Innovations Debuting in China

To get an idea of recent innovative food products rolling out in the Chinese marketplace, take a look at the list of winners from the SIAL China Innovation 2014 competition, which took place during SIAL China this past May. There were 63 selected innovative products from 48 companies from 20 different countries. There were numerous dairy foods. To view the list, link HERE.

For more information on SIAL China 2014, link HERE.

One company stands out on this list. It is China-based Inner Mongolia Yili Industrial Group Co., Ltd. (Yili), which also happened to be the only Asian dairy enterprise to rank among the world’s top-10 in 2014, according to Rabobank, the Dutch multinational banking and financial services company. For more on Rabobank’s 2014 Global Dairy Top 20 Report issued on July 9, link HERE.

This is the best achievement by a Chinese dairy producer in the report’s history and is the highest ranking attained by an Asian dairy manufacturer. Rabobank analyst Tim Hunt regards Yili’s entry into the top 10 as a landmark event showcasing the fast development of Asian dairy. This achievement can be partly ascribed to the huge market demand by China’s economic development; robust expectations for growth across the dairy sector allows producers in emerging markets to accumulate enough capital, develop the motivation to participate, become an influencer and even improve the industrial chain globally, giving them the final say in resource allocation. Another influential factor is the public’s rediscovery of the power of Chinese businesses as international consumers re-assess made-in-China products and services, and move them into their list of “want to have” items. Gradually these products and services are evolving into an indispensable part of day-to-day life.

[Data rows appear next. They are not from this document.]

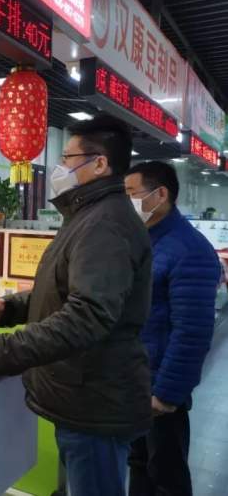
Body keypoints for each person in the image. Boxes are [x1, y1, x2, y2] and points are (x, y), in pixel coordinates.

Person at [0, 115, 153, 496]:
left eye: (68, 158)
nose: (60, 168)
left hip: (95, 399)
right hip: (85, 391)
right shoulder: (89, 215)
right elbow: (63, 289)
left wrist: (3, 350)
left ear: (99, 163)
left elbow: (88, 315)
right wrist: (12, 308)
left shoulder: (105, 224)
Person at [125, 161, 220, 496]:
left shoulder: (190, 250)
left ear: (160, 194)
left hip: (160, 387)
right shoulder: (144, 240)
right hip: (135, 380)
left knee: (166, 475)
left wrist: (167, 394)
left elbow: (192, 332)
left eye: (131, 193)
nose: (126, 202)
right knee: (139, 463)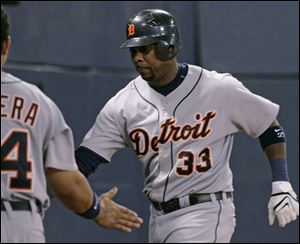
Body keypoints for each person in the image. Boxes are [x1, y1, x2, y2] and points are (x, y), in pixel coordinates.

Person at [75, 9, 299, 243]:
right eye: (133, 50)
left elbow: (267, 125)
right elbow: (82, 162)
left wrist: (281, 182)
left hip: (205, 212)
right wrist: (93, 205)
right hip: (158, 218)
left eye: (145, 48)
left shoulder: (218, 88)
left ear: (169, 47)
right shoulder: (122, 105)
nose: (137, 58)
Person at [1, 6, 143, 243]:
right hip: (21, 225)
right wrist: (96, 208)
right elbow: (66, 184)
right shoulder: (37, 102)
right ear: (5, 44)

The jump in ranking has another implication for Yili; the producer’s role as a sponsor of the Olympic Games 10 years ago caused Yili to radically raise the bar in terms of its own expectations for both quality and brand awareness, as well as to undertake a full-scale restructuring of the enterprise. From milk source management to upgrading of products, from quality control systems to innovative research and development, from a globalized presence to localized market penetration, from the high level of demand in the world’s fastest growing market to the aura of the Olympic Games, all of these factors and events have combined into an overwhelming level of strength, allowing Yili to win in the competitive international dairy market as well as provide an admission ticket to its standing among the dairy industry’s global top 10. Finally, Yili entered the ranks of the world’s top-10 dairy manufacturers for the first time this year, two years ahead of Yili’s own expectations.

Yili started to create an overseas footprint last year by investing in a milk powder project in New Zealand and by entering into a strategic cooperation with the U.S.’s largest milk cooperative, Dairy Farmers of America, and the Italian dairy produce firm, Sterilgarda Alimenti S.p.A. At the beginning of this year, Yili expanded its research and development efforts abroad by establishing a European R&D Center with Wageningen University, a top-level university in the Netherlands. The two parties have also entered into a strategic agreement to set up the first Sino-Dutch food safety guarantee system. Industry insiders deem these overseas moves as having comprehensively improved Yili’s control over the industrial chain and its own brand influence globally, further helping it become a dairy giant worldwide. These moves all factor into how Yili successfully jumped into the world’s top 10.

Some recent innovations from Yili include Yili Mei Yi Tian, a fruit juice-flavored cultured milk drink enriched with probiotic cultures and dietary fiber. It is intended for digestion and intestinal health.

For young consumers, there’s Yili QQ King Yogurt, an all-natural functional dairy drink for children between 3 and 8 years old.